Baseball officials, speaking on the condition they not be identified, say Monaghan is talking with Ford, 43, the great-grandson of Ford Motor Co. founder Henry Ford.

"It's a rumor and we do not respond to or comment on rumors," Kanitz said.

"I don't know how these rumors get started," Ford said in a brief statement.

Monaghan could get as much as $125-million for the team, said Gerard Scully, a University of Texas economist.

The Detroit News and Detroit Free Press reported Friday that Monaghan is worried about cash-flow problems at Domino's. The sources also said he's frustrated with the controversy over the site of a new stadium.

Ford is said to support keeping the stadium in Detroit, as do city and county officials.


Drug adviser: Dr. Robert Millman of Cornell Medical Center will be the first drug adviser for the commissioner's office.

Millman also will provide consultation on AIDS-related issues.

Since 1978, Millman has directed the alcohol and substance abuse service at the Payne Whitney Psychiatric Clinic at New York Hospital-Cornell Medical Center.

He also is director of a network of drug and alcohol abuse treatment programs in New York City.

Contracts: Players ended their six-case losing streak when Seattle outfielder Jay Buhner and Baltimore pitcher Bob Milacki both won in salary arbitration.

An arbitrator chose Buhner's request of $1,445,000 rather than Seattle's offer of $750,000, giving the outfielder a five-fold increase from his 1991 income of $247,500. Buhner hit .244 in 1991 with a team-leading 27 homers and 77 RBI.

In Baltimore's first hearing since 1980, an arbitrator awarded Milacki $1.18-million instead of the Orioles' offer of $700,000. The 27-year-old right-hander was 10-9 with a 4.01 ERA last season and made $280,000.

Pirates: Former Cy Young Award winner Pete Vuckovich was hired by Pittsburgh as roving minor-league pitching instructor.

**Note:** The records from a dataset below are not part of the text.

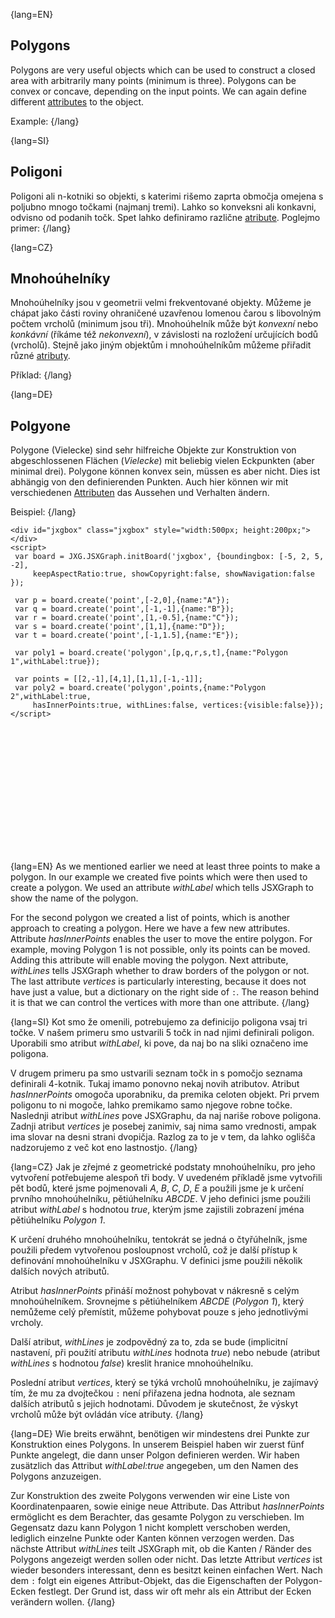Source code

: {lang=EN}
## Polygons

Polygons are very useful objects which can be used to construct a closed area with arbitrarily many points (minimum is three).
Polygons can be convex or concave, depending on the input points. We can again define different [attributes](https://jsxgraph.org/docs/symbols/Polygon.html)
to the object.

Example:
{/lang}

{lang=SI}
## Poligoni

Poligoni ali n-kotniki so objekti, s katerimi rišemo zaprta območja omejena s poljubno mnogo točkami (najmanj tremi). Lahko so konveksni ali konkavni,
odvisno od podanih točk. Spet lahko definiramo različne [atribute](https://jsxgraph.org/docs/symbols/Polygon.html). Poglejmo primer:
{/lang}

{lang=CZ}
## Mnohoúhelníky

Mnohoúhelníky jsou v geometrii velmi frekventované objekty. Můžeme je chápat jako části roviny ohraničené uzavřenou
lomenou čarou s libovolným počtem vrcholů (minimum jsou tři). Mnohoúhelník může být *konvexní* nebo *konkávní* (říkáme též *nekonvexní*),
v závislosti na rozložení určujících bodů (vrcholů). Stejně jako jiným objektům i mnohoúhelníkům můžeme přiřadit různé
[atributy](https://jsxgraph.org/docs/symbols/Polygon.html).

Příklad:
{/lang}

{lang=DE}
## Polgyone

Polygone (Vielecke) sind sehr hilfreiche Objekte zur Konstruktion von abgeschlossenen
Flächen (*Vielecke*) mit beliebig vielen Eckpunkten (aber minimal drei).
Polygone können konvex sein, müssen es aber nicht. Dies ist abhängig von den definierenden Punkten.
Auch hier können wir mit verschiedenen [Attributen](https://jsxgraph.org/docs/symbols/Polygon.html)
das Aussehen und Verhalten ändern.

Beispiel:
{/lang}


```JS
<div id="jxgbox" class="jxgbox" style="width:500px; height:200px;"></div>
<script>
 var board = JXG.JSXGraph.initBoard('jxgbox', {boundingbox: [-5, 2, 5, -2],
     keepAspectRatio:true, showCopyright:false, showNavigation:false });

 var p = board.create('point',[-2,0],{name:"A"});
 var q = board.create('point',[-1,-1],{name:"B"});
 var r = board.create('point',[1,-0.5],{name:"C"});
 var s = board.create('point',[1,1],{name:"D"});
 var t = board.create('point',[-1,1.5],{name:"E"});

 var poly1 = board.create('polygon',[p,q,r,s,t],{name:"Polygon 1",withLabel:true});

 var points = [[2,-1],[4,1],[1,1],[-1,-1]];
 var poly2 = board.create('polygon',points,{name:"Polygon 2",withLabel:true,
     hasInnerPoints:true, withLines:false, vertices:{visible:false}});
</script>
```

<div id="jxgbox" class="jxgbox" style="width:500px; height:200px;"></div>
<script>
 var board = JXG.JSXGraph.initBoard('jxgbox', {boundingbox: [-5, 2, 5, -2],keepAspectRatio:true, showCopyright:false, showNavigation:false });
 var p = board.create('point',[-2,0],{name:"A"});
 var q = board.create('point',[-1,-1],{name:"B"});
 var r = board.create('point',[1,-0.5],{name:"C"});
 var s = board.create('point',[1,1],{name:"D"});
 var t = board.create('point',[-1,1.5],{name:"E"});
 var poly1 = board.create('polygon',[p,q,r,s,t],{name:"Polygon 1",withLabel:true});
 var points = [[2,-1],[4,1],[1,1],[-1,-1]];
 var poly2 = board.create('polygon',points,{name:"Polygon 2",withLabel:true,hasInnerPoints:true, withLines:false, vertices:{visible:false}});
</script>

{lang=EN}
As we mentioned earlier we need at least three points to make a polygon. In our example we created five points which were then used
to create a polygon. We used an attribute _withLabel_ which tells JSXGraph to show the name of the polygon.

For the second polygon we created a list of points, which is another approach to creating a polygon. Here we have a few new
attributes. Attribute _hasInnerPoints_ enables the user to move the entire polygon. For example, moving Polygon 1 is not possible,
only its points can be moved. Adding this attribute will enable moving the polygon.
Next attribute, _withLines_ tells JSXGraph whether to draw borders of the polygon or not. The last attribute _vertices_ is
particularly interesting, because it does not have just a value, but a dictionary on the right side of `:`. The reason behind it
is that we can control the vertices with more than one attribute.
{/lang}

{lang=SI}
Kot smo že omenili, potrebujemo za definicijo poligona vsaj tri točke. V našem primeru smo ustvarili 5 točk in nad njimi definirali poligon. Uporabili smo 
atribut _withLabel_, ki pove, da naj bo na sliki označeno ime poligona. 

V drugem primeru pa smo ustvarili seznam točk in s pomočjo seznama definirali 4-kotnik. Tukaj imamo ponovno nekaj novih atributov.
Atribut _hasInnerPoints_ omogoča uporabniku, da premika celoten objekt. Pri prvem poligonu to ni mogoče, lahko premikamo samo njegove robne točke. 
Naslednji atribut _withLines_ pove JSXGraphu, da naj nariše robove poligona. Zadnji atribut _vertices_ je posebej zanimiv, saj nima samo vrednosti,
ampak ima slovar na desni strani dvopičja. Razlog za to je v tem, da lahko oglišča nadzorujemo z več kot eno lastnostjo. 
{/lang}

{lang=CZ}
Jak je zřejmé z geometrické podstaty mnohoúhelníku, pro jeho vytvoření potřebujeme alespoň tři body.
V uvedeném příkladě jsme vytvořili pět bodů, které jsme pojmenovali *A*, *B*, *C*, *D*, *E* a použili jsme je
k určení prvního mnohoúhelníku, pětiúhelníku *ABCDE*. V jeho definici jsme použili atribut _withLabel_ s hodnotou _true_, kterým
jsme zajistili zobrazení jména pětiúhelníku *Polygon 1*.

K určení druhého mnohoúhelníku, tentokrát se jedná o čtyřúhelník, jsme použili předem vytvořenou posloupnost vrcholů, což je
další přístup k definování mnohoúhelníku v JSXGraphu. V definici jsme použili několik dalších nových atributů.

Atribut _hasInnerPoints_ přináší možnost pohybovat v nákresně s celým mnohoúhelníkem. Srovnejme s pětiúhelníkem *ABCDE* (*Polygon 1*),
který nemůžeme celý přemístit, můžeme pohybovat pouze s jeho jednotlivými vrcholy.

Další atribut, _withLines_ je zodpovědný za to, zda se bude (implicitní nastavení, při použití atributu _withLines_ hodnota *true*)
nebo nebude (atribut _withLines_ s hodnotou *false*) kreslit hranice mnohoúhelníku.

Poslední atribut _vertices_, který se týká vrcholů mnohoúhelníku, je zajímavý tím, že mu za dvojtečkou `:` není přiřazena
jedna hodnota, ale seznam dalších atributů s jejich hodnotami. Důvodem je skutečnost, že výskyt vrcholů může být ovládán více atributy.
{/lang}

{lang=DE}
Wie breits erwähnt, benötigen wir mindestens drei Punkte zur Konstruktion eines Polygons.
In unserem Beispiel haben wir zuerst fünf Punkte angelegt, die dann unser Polgon definieren werden.
Wir haben zusätzlich das Attribut _withLabel:true_ angegeben, um den Namen des Polygons anzuzeigen.

Zur Konstruktion des zweite Polygons verwenden wir eine Liste von Koordinatenpaaren, sowie einige neue Attribute.
Das Attribut _hasInnerPoints_ ermöglicht es dem Berachter, das gesamte Polygon zu verschieben.
Im Gegensatz dazu kann Polygon 1 nicht komplett verschoben werden, lediglich einzelne Punkte oder Kanten
können verzogen werden.
Das nächste Attribut _withLines_ teilt JSXGraph mit, ob die Kanten / Ränder des Polygons angezeigt werden sollen oder nicht.
Das letzte Attribut _vertices_ ist wieder besonders interessant, denn es besitzt keinen einfachen Wert.
Nach dem `:` folgt
ein eigenes Attribut-Objekt, das die Eigenschaften der Polygon-Ecken festlegt. Der Grund ist, dass wir oft mehr als ein Attribut der Ecken verändern wollen.
{/lang}
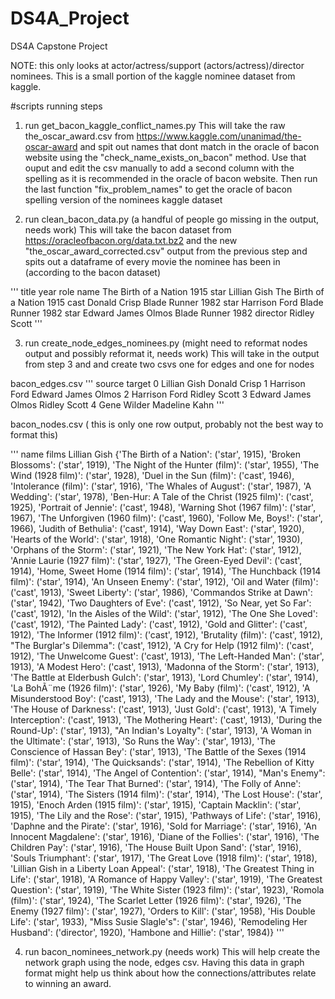 # DS4A_Project
DS4A Capstone Project


NOTE: this only looks at actor/actress/support (actors/actress)/director nominees. This is a small portion of the kaggle nominee dataset from kaggle.

#scripts running steps

1. run get_bacon_kaggle_conflict_names.py
This will take the raw the_oscar_award.csv from https://www.kaggle.com/unanimad/the-oscar-award and spit out names that dont match in the oracle of bacon website using the "check_name_exists_on_bacon" method. Use that ouput and edit the csv manually to add a second column with the spelling as it is recommended in the oracle of bacon website. Then run the last function "fix_problem_names" to get the oracle of bacon spelling version of the nominees kaggle dataset

2. run clean_bacon_data.py (a handful of people go missing in the output, needs work)
This will take the bacon dataset from https://oracleofbacon.org/data.txt.bz2
and the new "the_oscar_award_corrected.csv" output from the previous step and 
spits out a dataframe of every movie the nominee has been in (according to the bacon dataset)

'''
title	year	role	name
The Birth of a Nation	1915	star	Lillian Gish
The Birth of a Nation	1915	cast	Donald Crisp
Blade Runner	1982	star	Harrison Ford
Blade Runner	1982	star	Edward James Olmos
Blade Runner	1982	director	Ridley Scott
'''


3. run create_node_edges_nominees.py (might need to reformat nodes output and possibly reformat it, needs work)
This will take in the output from step 3 and 
and create two csvs one for edges and one for nodes

bacon_edges.csv
'''
               source              target
0        Lillian Gish        Donald Crisp
1       Harrison Ford  Edward James Olmos
2       Harrison Ford        Ridley Scott
3  Edward James Olmos        Ridley Scott
4         Gene Wilder       Madeline Kahn
'''

bacon_nodes.csv ( this is only one row output, probably not the best way to format this)

'''
name	films
Lillian Gish	{'The Birth of a Nation': ('star', 1915), 'Broken Blossoms': ('star', 1919), 'The Night of the Hunter (film)': ('star', 1955), 'The Wind (1928 film)': ('star', 1928), 'Duel in the Sun (film)': ('cast', 1946), 'Intolerance (film)': ('star', 1916), 'The Whales of August': ('star', 1987), 'A Wedding': ('star', 1978), 'Ben-Hur: A Tale of the Christ (1925 film)': ('cast', 1925), 'Portrait of Jennie': ('cast', 1948), 'Warning Shot (1967 film)': ('star', 1967), 'The Unforgiven (1960 film)': ('cast', 1960), 'Follow Me, Boys!': ('star', 1966), 'Judith of Bethulia': ('cast', 1914), 'Way Down East': ('star', 1920), 'Hearts of the World': ('star', 1918), 'One Romantic Night': ('star', 1930), 'Orphans of the Storm': ('star', 1921), 'The New York Hat': ('star', 1912), 'Annie Laurie (1927 film)': ('star', 1927), 'The Green-Eyed Devil': ('cast', 1914), 'Home, Sweet Home (1914 film)': ('star', 1914), 'The Hunchback (1914 film)': ('star', 1914), 'An Unseen Enemy': ('star', 1912), 'Oil and Water (film)': ('cast', 1913), 'Sweet Liberty': ('star', 1986), 'Commandos Strike at Dawn': ('star', 1942), 'Two Daughters of Eve': ('cast', 1912), 'So Near, yet So Far': ('cast', 1912), 'In the Aisles of the Wild': ('star', 1912), 'The One She Loved': ('cast', 1912), 'The Painted Lady': ('cast', 1912), 'Gold and Glitter': ('cast', 1912), 'The Informer (1912 film)': ('cast', 1912), 'Brutality (film)': ('cast', 1912), "The Burglar's Dilemma": ('cast', 1912), 'A Cry for Help (1912 film)': ('cast', 1912), 'The Unwelcome Guest': ('cast', 1913), 'The Left-Handed Man': ('star', 1913), 'A Modest Hero': ('cast', 1913), 'Madonna of the Storm': ('star', 1913), 'The Battle at Elderbush Gulch': ('star', 1913), 'Lord Chumley': ('star', 1914), 'La BohÃ¨me (1926 film)': ('star', 1926), 'My Baby (film)': ('cast', 1912), 'A Misunderstood Boy': ('cast', 1913), 'The Lady and the Mouse': ('star', 1913), 'The House of Darkness': ('cast', 1913), 'Just Gold': ('cast', 1913), 'A Timely Interception': ('cast', 1913), 'The Mothering Heart': ('cast', 1913), 'During the Round-Up': ('star', 1913), "An Indian's Loyalty": ('star', 1913), 'A Woman in the Ultimate': ('star', 1913), 'So Runs the Way': ('star', 1913), 'The Conscience of Hassan Bey': ('star', 1913), 'The Battle of the Sexes (1914 film)': ('star', 1914), 'The Quicksands': ('star', 1914), 'The Rebellion of Kitty Belle': ('star', 1914), 'The Angel of Contention': ('star', 1914), "Man's Enemy": ('star', 1914), 'The Tear That Burned': ('star', 1914), 'The Folly of Anne': ('star', 1914), 'The Sisters (1914 film)': ('star', 1914), 'The Lost House': ('star', 1915), 'Enoch Arden (1915 film)': ('star', 1915), 'Captain Macklin': ('star', 1915), 'The Lily and the Rose': ('star', 1915), 'Pathways of Life': ('star', 1916), 'Daphne and the Pirate': ('star', 1916), 'Sold for Marriage': ('star', 1916), 'An Innocent Magdalene': ('star', 1916), 'Diane of the Follies': ('star', 1916), 'The Children Pay': ('star', 1916), 'The House Built Upon Sand': ('star', 1916), 'Souls Triumphant': ('star', 1917), 'The Great Love (1918 film)': ('star', 1918), 'Lillian Gish in a Liberty Loan Appeal': ('star', 1918), 'The Greatest Thing in Life': ('star', 1918), 'A Romance of Happy Valley': ('star', 1919), 'The Greatest Question': ('star', 1919), 'The White Sister (1923 film)': ('star', 1923), 'Romola (film)': ('star', 1924), 'The Scarlet Letter (1926 film)': ('star', 1926), 'The Enemy (1927 film)': ('star', 1927), 'Orders to Kill': ('star', 1958), 'His Double Life': ('star', 1933), "Miss Susie Slagle's": ('star', 1946), 'Remodeling Her Husband': ('director', 1920), 'Hambone and Hillie': ('star', 1984)}
'''

4. run bacon_nominees_network.py (needs work)
This will help create the network graph using the node, edges csv.
Having this data in graph format might help us think about how the connections/attributes relate to winning an award.
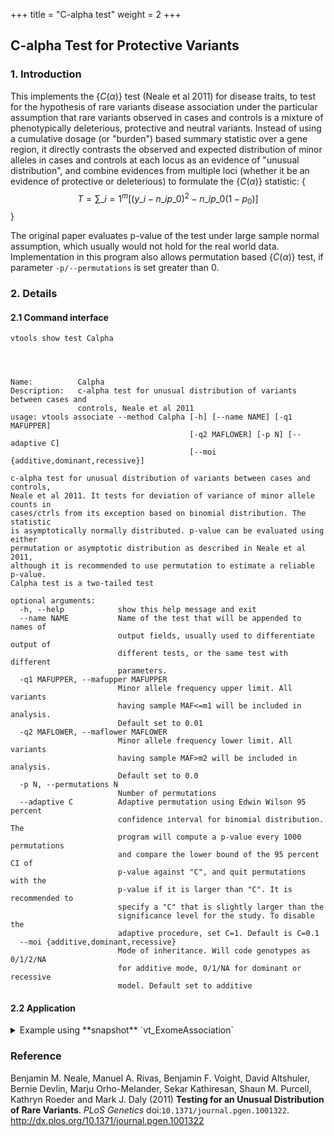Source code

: 
+++
title = "C-alpha test"
weight = 2
+++




## C-alpha Test for Protective Variants 


### 1. Introduction

This implements the {$C(\alpha)$} test (Neale et al 2011) for disease traits, to test for the hypothesis of rare variants disease association under the particular assumption that rare variants observed in cases and controls is a mixture of phenotypically deleterious, protective and neutral variants. Instead of using a cumulative dosage (or "burden") based summary statistic over a gene region, it directly contrasts the observed and expected distribution of minor alleles in cases and controls at each locus as an evidence of "unusual distribution", and combine evidences from multiple loci (whether it be an evidence of protective or deleterious) to formulate the {$C(\alpha)$} statistic: {$$T=\sum\_{i=1}^m[(y\_i-n\_ip\_0)^2-n\_ip\_0(1-p_0)]$$} 

The original paper evaluates p-value of the test under large sample normal assumption, which usually would not hold for the real world data. Implementation in this program also allows permutation based {$C(\alpha)$} test, if parameter `-p/--permutations` is set greater than 0. 



### 2. Details

#### 2.1 Command interface

    vtools show test Calpha
    



    Name:          Calpha
    Description:   c-alpha test for unusual distribution of variants between cases and
                   controls, Neale et al 2011
    usage: vtools associate --method Calpha [-h] [--name NAME] [-q1 MAFUPPER]
                                            [-q2 MAFLOWER] [-p N] [--adaptive C]
                                            [--moi {additive,dominant,recessive}]
    
    c-alpha test for unusual distribution of variants between cases and controls,
    Neale et al 2011. It tests for deviation of variance of minor allele counts in
    cases/ctrls from its exception based on binomial distribution. The statistic
    is asymptotically normally distributed. p-value can be evaluated using either
    permutation or asymptotic distribution as described in Neale et al 2011,
    although it is recommended to use permutation to estimate a reliable p-value.
    Calpha test is a two-tailed test
    
    optional arguments:
      -h, --help            show this help message and exit
      --name NAME           Name of the test that will be appended to names of
                            output fields, usually used to differentiate output of
                            different tests, or the same test with different
                            parameters.
      -q1 MAFUPPER, --mafupper MAFUPPER
                            Minor allele frequency upper limit. All variants
                            having sample MAF<=m1 will be included in analysis.
                            Default set to 0.01
      -q2 MAFLOWER, --maflower MAFLOWER
                            Minor allele frequency lower limit. All variants
                            having sample MAF>m2 will be included in analysis.
                            Default set to 0.0
      -p N, --permutations N
                            Number of permutations
      --adaptive C          Adaptive permutation using Edwin Wilson 95 percent
                            confidence interval for binomial distribution. The
                            program will compute a p-value every 1000 permutations
                            and compare the lower bound of the 95 percent CI of
                            p-value against "C", and quit permutations with the
                            p-value if it is larger than "C". It is recommended to
                            specify a "C" that is slightly larger than the
                            significance level for the study. To disable the
                            adaptive procedure, set C=1. Default is C=0.1
      --moi {additive,dominant,recessive}
                            Mode of inheritance. Will code genotypes as 0/1/2/NA
                            for additive mode, 0/1/NA for dominant or recessive
                            model. Default set to additive
    



#### 2.2 Application

<details><summary> Example using **snapshot** `vt_ExomeAssociation`</summary> 



    vtools associate rare status -m "Calpha --name Calpha -p 5000" --group_by name2 --to_db cal\
    pha -j8 > calpha.txt
    



    INFO: 3180 samples are found
    INFO: 2632 groups are found
    Loading genotypes: 100% [=====================] 3,180 27.6/s in 00:01:55
    Testing for association: 100% [=====================] 2,632/591 11.6/s in 00:03:46
    INFO: Association tests on 2632 groups have completed. 591 failed.
    INFO: Using annotation DB calpha in project test.
    INFO: Annotation database used to record results of association tests. Created on Wed, 30 Jan 2013 15:54:03
    



    vtools show fields | grep calpha
    



    calpha.refGene_name2         refGene_name2
    calpha.sample_size_Calpha    sample size
    calpha.num_variants_Calpha   number of variants in each group (adjusted for specified MAF
    calpha.total_mac_Calpha      total minor allele counts in a group (adjusted for MOI)
    calpha.statistic_Calpha      test statistic.
    calpha.pvalue_Calpha         p-value
    



    head calpha.txt
    



    name2	sample_size_Calpha	num_variants_Calpha	total_mac_Calpha	statistic_Calpha	pvalue_Calpha	std_error_Calpha	num_permutations_Calpha
    AADACL4	3180	5	138	0.0229344	0.407592	1.08434	1000
    AAMP	3180	3	35	-0.444631	0.601399	0.896954	1000
    ABCD3	3180	3	42	-0.911816	0.93007	1.0528	1000
    ABCB6	3180	7	151	-0.751779	0.757243	1.05563	1000
    ABCG8	3180	12	152	-0.0149743	0.36963	0.981793	1000
    ABHD1	3180	5	29	-0.744439	0.845155	1.0768	1000
    ABCB10	3180	6	122	1.14261	0.12094	1.02364	2000
    ABL2	3180	4	41	-0.76715	0.966034	0.866904	1000
    ACADL	3180	5	65	-0.50523	0.642358	0.943209	1000
    

</details>

### Reference

Benjamin M. Neale, Manuel A. Rivas, Benjamin F. Voight, David Altshuler, Bernie Devlin, Marju Orho-Melander, Sekar Kathiresan, Shaun M. Purcell, Kathryn Roeder and Mark J. Daly (2011) **Testing for an Unusual Distribution of Rare Variants**. *PLoS Genetics* doi:`10.1371/journal.pgen.1001322`. <http://dx.plos.org/10.1371/journal.pgen.1001322>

Vuckovich, 39, played for 11 years before he retired in 1986.

Mets: Talks between right-hander David Cone and the New York Mets broke off and it appeared their salary dispute would go to arbitration Monday.

Cone, who made $2.35-million last season, is asking for $4.25-million and the Mets are offering $3-million. If Cone were to win, it would be the highest arbitration award ever, topping the $3.35-million given last winter to Pittsburgh Pirates pitcher Doug Drabek.